EXTRACT TO READ
────

After publishPage returns, the server runs:

publishPage(page, site, registry, options) → rawHtml
    │
    ▼
applyPublishedHtmlPipeline(renderedOutput, db)
    │
    ├─→ Emit `publish.before` hook (plugins can prepare state)
    ├─→ Splice in declarative tags from plugin manifests' `frontend.assets[]`
    ├─→ Stamp form page tokens onto CMS-native <form> tags (`stampFormPageTokens`)
    ├─→ Inject per-module published JS: one `<script src="/_instatic/module-js/<id>.js?v=N" defer data-instatic-module-js="<id>">` per moduleId in the page's injection set (render-emitted ∪ hole-subtree ∩ site jsMap), sorted; CSP script-src → 'self' iff ≥ 1 tag
    ├─→ Run `publish.html` filters in registration order (plugins transform the HTML string)
    ├─→ Emit `publish.after` hook
    └─→ Return final HTML

Plugins shouldn't need to know about the publisher internals — they get the HTML string and return the transformed string.


Publishing a single page

POST /admin/api/cms/publish/site
    │
    ▼
publishDraftSite (server/publish/publishSite.ts)
    │
    ├─→ load draft site shell + all page-table rows + all VC rows
    ├─→ build runtime scripts + runtime package importmap
    ├─→ build EVERYTHING expensive first, outside any transaction — dependency
    │     cache (`bun install`), importmap, per-page esbuild runtime builds.
    │     The SQLite adapter serializes all transactions through one chain, so
    │     this work inside the transaction would stall every concurrent write.
    ├─→ short transaction: write the SiteDocument ONCE into site_snapshots
    │     (content hash stamped for the publish-status check); each page's
    │     data_row_versions row references it via site_snapshot_id + carries
    │     its runtime_assets_json
    ├─→ flip data_rows.status = 'published', set active_version_id
    │
    ├─→ Layer A bake — the 404 page (when a notFound template exists):
    │     renderPublishedNotFound (notFound template wrapped in the everywhere
    │     chain) → same pipeline → writeArtefact(<inactiveSlot>, '/404')
    │     (`404.html` — the static-hosting convention, so Netlify/GH Pages
    │      pick it up in a raw static export; baked first so a literal page
    │      with slug `404` would overwrite it and stay authoritative)
    │
    ├─→ Layer A bake — every page (complete doc, or static shell with <instatic-hole>):
    │     ├── renderPublishedSnapshot(snapshot, { db, url, publishVersion }) → HTML
    │     ├── applyPublishedHtmlPipeline(rendered, db) → final HTML
    │     │   (plugin filters + frontend asset injection baked in)
    │     └── writeArtefact(<inactiveSlot>, urlPath, html)

────

DATA SECTION
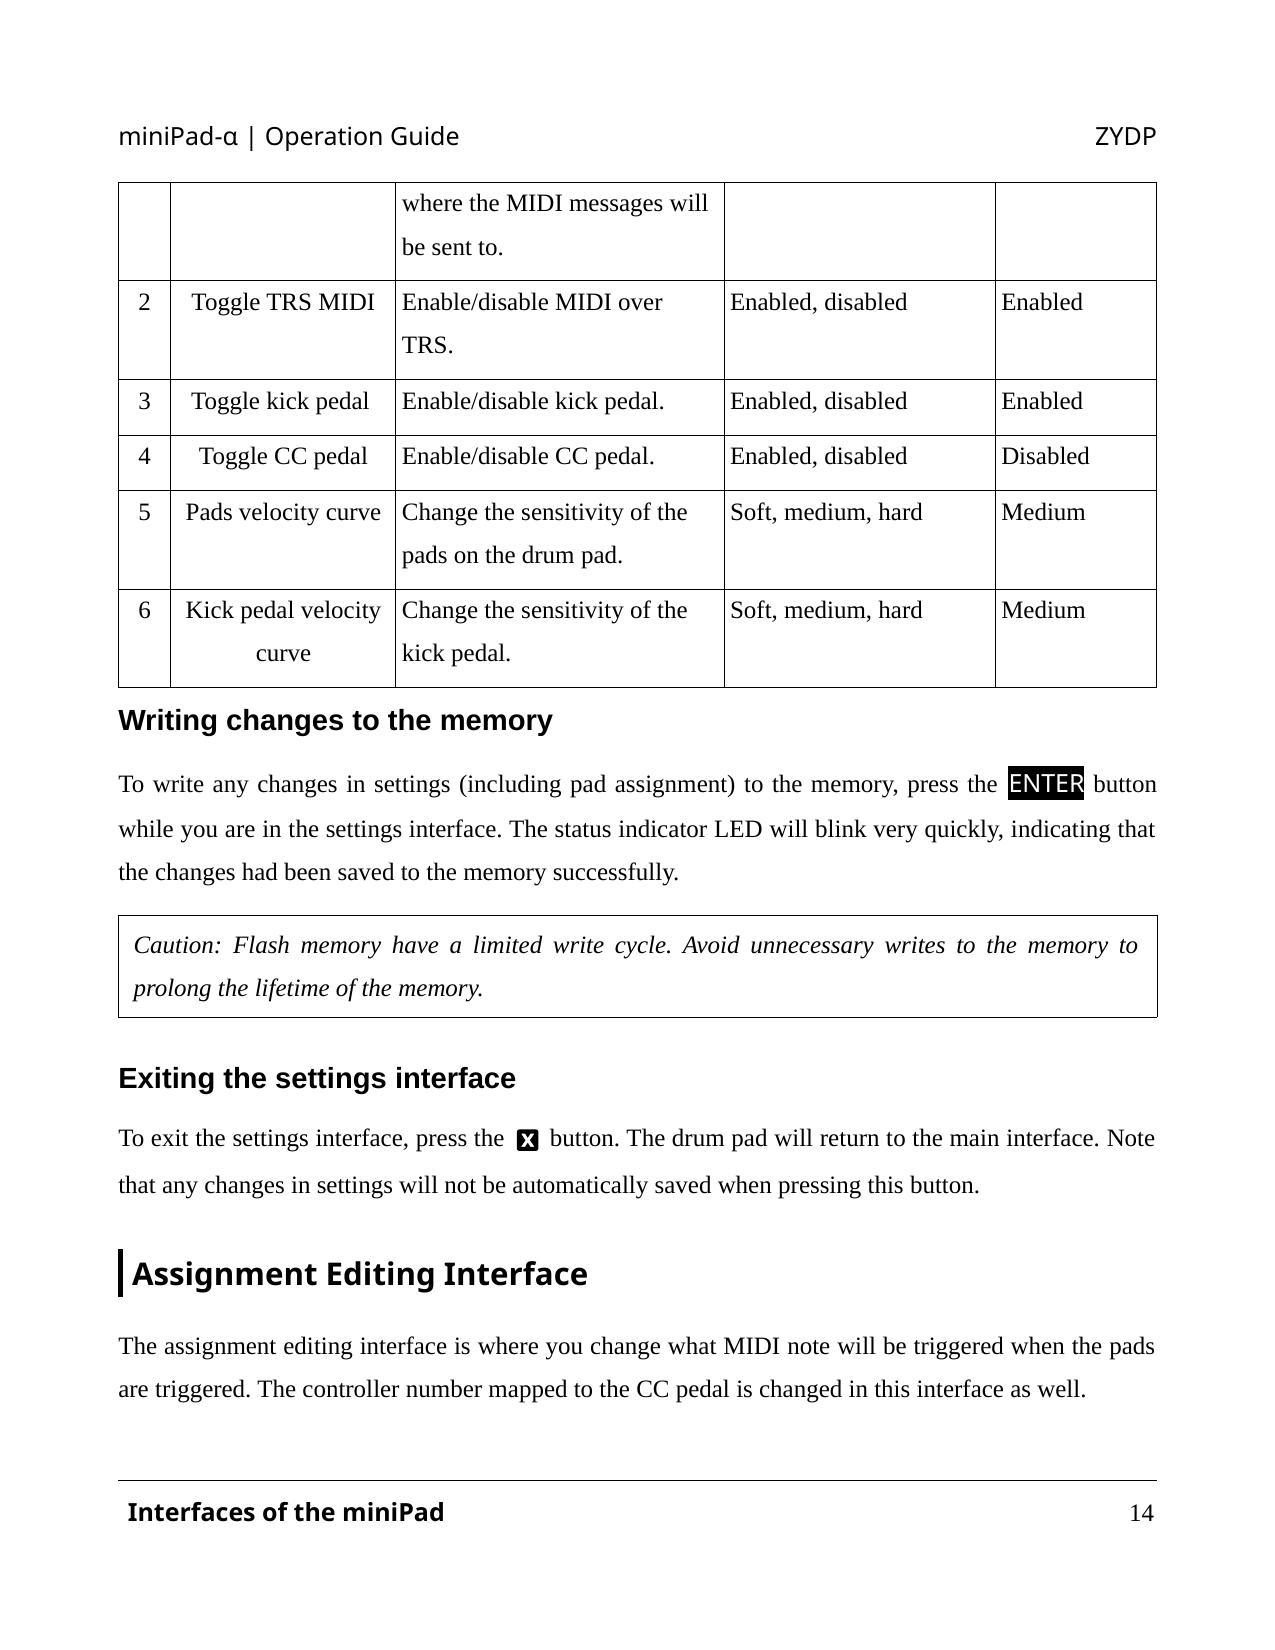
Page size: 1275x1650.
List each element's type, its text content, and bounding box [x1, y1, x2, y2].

────

SET PROBLEM
Return the part of the publish pipeline text that starts at "POST /admin/api/cms/publish/site" and ends at "esbuild runtime builds.", copied word for word. The listing has no role in this work.

REPLY
POST /admin/api/cms/publish/site
    │
    ▼
publishDraftSite (server/publish/publishSite.ts)
    │
    ├─→ load draft site shell + all page-table rows + all VC rows
    ├─→ build runtime scripts + runtime package importmap
    ├─→ build EVERYTHING expensive first, outside any transaction — dependency
    │     cache (`bun install`), importmap, per-page esbuild runtime builds.